Each line of the listing that includes the string "Figure" is to be identified and copied.

··· Recorded information

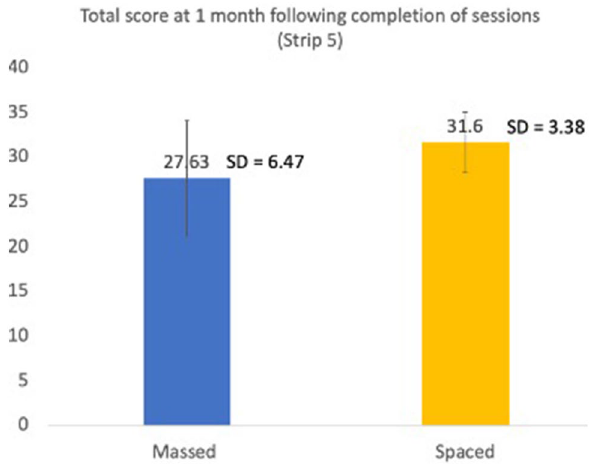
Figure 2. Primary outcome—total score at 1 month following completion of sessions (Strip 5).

······
··· Recorded information

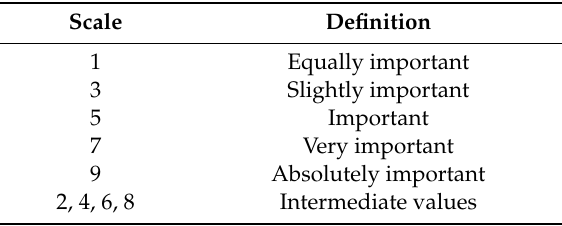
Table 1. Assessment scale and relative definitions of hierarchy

······
··· Recorded information

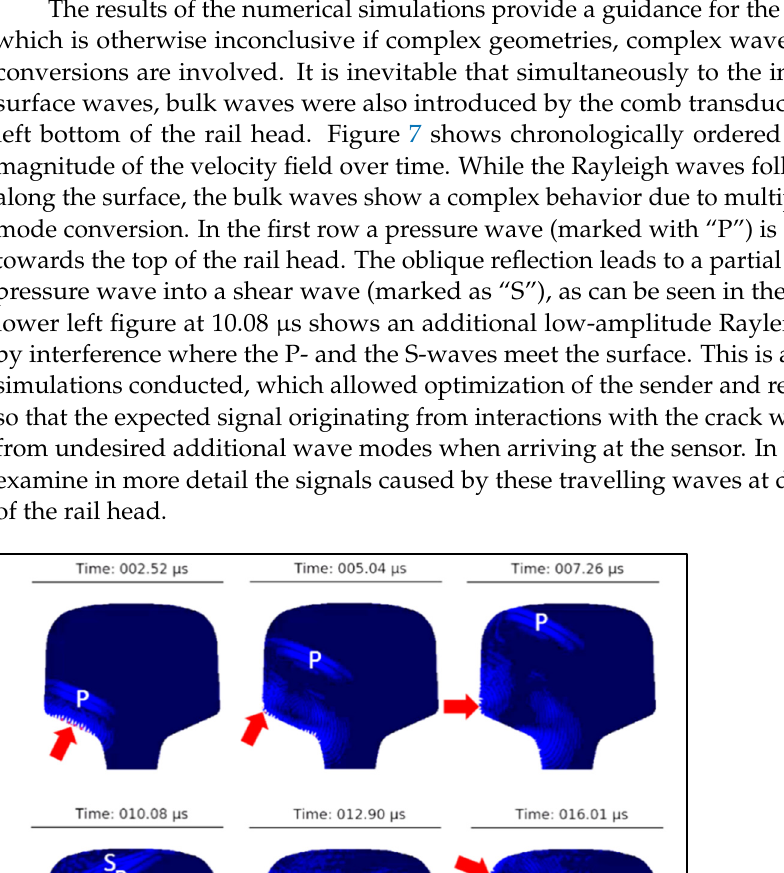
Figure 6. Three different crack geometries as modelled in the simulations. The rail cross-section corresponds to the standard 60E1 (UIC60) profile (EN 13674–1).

······

- Your solution -
Figure 2. Primary outcome—total score at 1 month following completion of sessions (Strip 5).
Figure 6. Three different crack geometries as modelled in the simulations. The rail cross-section corresponds to the standard 60E1 (UIC60) profile (EN 13674–1).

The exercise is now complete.